Exercise text »
------------------------------------------------------------------------
This is what a technology revolution looks like:

New innovators create vast new markets where none existed previously; Individual genius enabled by the truly free market the Internet represents routes around obsolete and ineffective government attempts at control; The arrogant attempts of governments to centralize, intervene, subsidize, micromanage and regulate innovation is scoffed at and ignored.

The revolution is occurring around the world.

It is occurring in the private sector, not the public sector.

It is occurring despite wrongheaded attempts by governments to micromanage markets through disastrous industrial policy.

And it is driven by the Internet, the single greatest catalyst in history for individual liberty and free markets.

Al Gore may not have invented the Internet (or rather the technological core of what later became the Internet), but neither did the "free market."

     http://en.wikipedia.org/wiki/History_of_the_Internet#Networks_that_led_to_the_Internet

But apparently we're supposed to ignore that historical fact, lest Austrian Schoolers call us "collectivists."

Quote
The true technology revolutionaries have little need for big government and never have.

Translation: "Pay no attention to those overextended patents behind the curtain!"

     http://www.youtube.com/watch?v=_RPKtMTjXHg

Quote
Microsoft ignored the government for years and changed the world by leading the PC revolution.

Anyone who's aware of (a) the fact that patents, by definition, are government-granted monopolies, and (b) the ridiculous extent to which Microsoft has relied upon overextended software patents as a means of shielding itself from the very "free market" of which it is a supposed symbol, knows just how laughable that statement is.

Quote
Today, companies like Apple -- which has created several completely new markets out of whole cloth (iPhone, iPad, iTunes, and iPod) -- are changing the world again, successfully adopting visionary new revenue models for movies, songs and games, and launching an “app economy” responsible for creating almost half a million jobs in the United States since the iPhone was introduced…

We interrupt this shameless propaganda piece and virtual worshipfest to bring you the following dose of reality:

     http://www.prisonplanet.com/is-apple-evil.html
     http://www.youtube.com/watch?v=cnaeCe3jCx4
     http://www.naturalnews.com/032239_iPhone_tracking.html

Quote
All in less than 5 years, and all without government permission, partnerships, subsidies, or regulations!

Let's have another reality check, shall we?
------------------------------------------------------------------------
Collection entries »
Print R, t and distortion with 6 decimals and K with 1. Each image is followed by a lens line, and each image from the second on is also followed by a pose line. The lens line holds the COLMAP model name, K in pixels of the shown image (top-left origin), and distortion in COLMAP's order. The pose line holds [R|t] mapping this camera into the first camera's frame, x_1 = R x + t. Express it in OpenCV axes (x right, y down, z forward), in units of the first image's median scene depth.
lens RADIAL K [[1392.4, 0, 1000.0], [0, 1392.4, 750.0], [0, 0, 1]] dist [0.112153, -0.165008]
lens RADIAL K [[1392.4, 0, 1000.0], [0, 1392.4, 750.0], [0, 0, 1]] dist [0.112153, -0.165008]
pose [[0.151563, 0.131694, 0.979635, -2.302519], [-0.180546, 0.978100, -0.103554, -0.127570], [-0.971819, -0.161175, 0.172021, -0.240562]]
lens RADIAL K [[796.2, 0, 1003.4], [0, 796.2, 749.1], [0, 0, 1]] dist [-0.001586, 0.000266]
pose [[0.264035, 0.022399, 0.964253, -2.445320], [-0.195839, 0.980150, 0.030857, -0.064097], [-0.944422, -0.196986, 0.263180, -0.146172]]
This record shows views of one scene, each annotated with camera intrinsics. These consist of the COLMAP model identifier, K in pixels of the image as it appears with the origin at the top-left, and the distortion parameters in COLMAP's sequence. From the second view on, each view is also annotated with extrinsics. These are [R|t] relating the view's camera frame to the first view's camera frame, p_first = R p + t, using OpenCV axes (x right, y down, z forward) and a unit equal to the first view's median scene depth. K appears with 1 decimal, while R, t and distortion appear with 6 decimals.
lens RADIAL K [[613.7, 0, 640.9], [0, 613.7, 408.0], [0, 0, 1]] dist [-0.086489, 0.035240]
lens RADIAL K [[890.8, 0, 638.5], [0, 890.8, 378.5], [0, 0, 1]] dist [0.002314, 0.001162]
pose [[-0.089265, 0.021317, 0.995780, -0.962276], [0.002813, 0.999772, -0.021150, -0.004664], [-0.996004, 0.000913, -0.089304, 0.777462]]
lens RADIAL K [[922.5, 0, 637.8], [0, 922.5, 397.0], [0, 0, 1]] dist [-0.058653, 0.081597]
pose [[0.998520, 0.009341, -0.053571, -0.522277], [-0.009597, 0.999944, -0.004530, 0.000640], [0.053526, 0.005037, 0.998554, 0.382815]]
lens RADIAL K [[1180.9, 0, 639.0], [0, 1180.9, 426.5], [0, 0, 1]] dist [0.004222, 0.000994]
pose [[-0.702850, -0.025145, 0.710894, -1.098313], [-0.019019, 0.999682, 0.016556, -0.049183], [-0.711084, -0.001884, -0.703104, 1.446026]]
------------------------------------------------------------------------
Complete the following »
[1] Which products does the technology revolution text name in parentheses as new markets created by Apple?
[2] Can you echo the technology revolution text word for word, beginning at the words "But apparently we're" and stopping after "that statement is."?
[3] What follows the last sentence of the technology revolution text? Write the next part.

Written responses »
[1] iPhone, iPad, iTunes, and iPod

[2]
But apparently we're supposed to ignore that historical fact, lest Austrian Schoolers call us "collectivists."

Quote
The true technology revolutionaries have little need for big government and never have.

Translation: "Pay no attention to those overextended patents behind the curtain!"

     http://www.youtube.com/watch?v=_RPKtMTjXHg

Quote
Microsoft ignored the government for years and changed the world by leading the PC revolution.

Anyone who's aware of (a) the fact that patents, by definition, are government-granted monopolies, and (b) the ridiculous extent to which Microsoft has relied upon overextended software patents as a means of shielding itself from the very "free market" of which it is a supposed symbol, knows just how laughable that statement is.

[3]
----------------------------

http://www.orangejuiceblog.com/2011/10/steve-jobs-a-free-market-capitalist-who-got-rich-selling-computers-to-taxpayer-subsidized-k-12-public-schools/

Steve Jobs: A “Free Market Capitalist” Who Got Rich Selling Computers to Taxpayer-Subsidized K-12 Public Schools

By Duane Roberts
October 10, 2011


THE NANNY STATE CAN MAKE YOU FILTHY RICH: It is documented
that Apple Computer might have gone belly up in the 1980s if it
wasn’t for the fact Steve Jobs embarked on a rather ambitious
strategy to create demand for his company’s products by aggressively
marketing them to taxpayer-subsidized K-12 public schools throughout
the United States.


In an article entitled, “Steve Jobs: Free Market Capitalist,” recently posted on Calwatchdog.com, a libertarian-leaning website, Joseph Perkins, the author, made the claim that Jobs, unlike some entrepreneurs, received “no government help” as he helped build Apple into the multi-billion dollar company it is today:

    There’s another aspect of the Jobs legacy that has been underreported, that has nothing to do with his technological prowess, or his keen entrepreneurial instincts:

    In launching Apple, in building it into one of the world’s foremost companies, in helping to make California’s Silicon Valley the world’s high-tech capital, Jobs never relied on government subsidies.

Although Perkins might be technically correct in saying Apple did not depend on “government subsidies”–at least not directly–it is documented the company might have gone belly up in the 1980s if it wasn’t for the fact they created demand for their products by aggressively marketing them to taxpayer-subsidized K-12 public schools.

When Apple was formed in the late 1970s, there was no mass consumer market for personal computers. Not only was there no use for them in domestic households, but most people didn’t have a clue as to how they operated. If you wanted one, you had to assemble it from a kit and learn complicated codes to make it function.

Under Jobs’ leadership, Apple embarked on a rather ambitious strategy of creating a market out of thin air for its products. One way it did this here in California was to give away hundreds of free computers to schools across the state. In return for its “good deed,”  it got a very generous tax break from the politicians in Sacramento.

As the trade journal Infoworld observed in 1990:

    Apple Computer’s involvement in elementary education in the early 1980s was a work of marketing genius. The then-fledgling company offered to donate one Apple II system to each elementary school in the country — that is, once the government guaranteed them certain tax advantages in exchange for their corporate largesse.

    Many schools accepted Apple’s generosity. Immediately, they all faced the same question: “What does a school with hundreds, or in some cases thousands of students do with one computer?”

    For many, the answer was to buy more Apple computers, build computer labs, and create computing programs. And, as schools began equipping labs with discounted Apple equipment, parents of elementary school children began buying up Apple II computers for use at home, paying full price.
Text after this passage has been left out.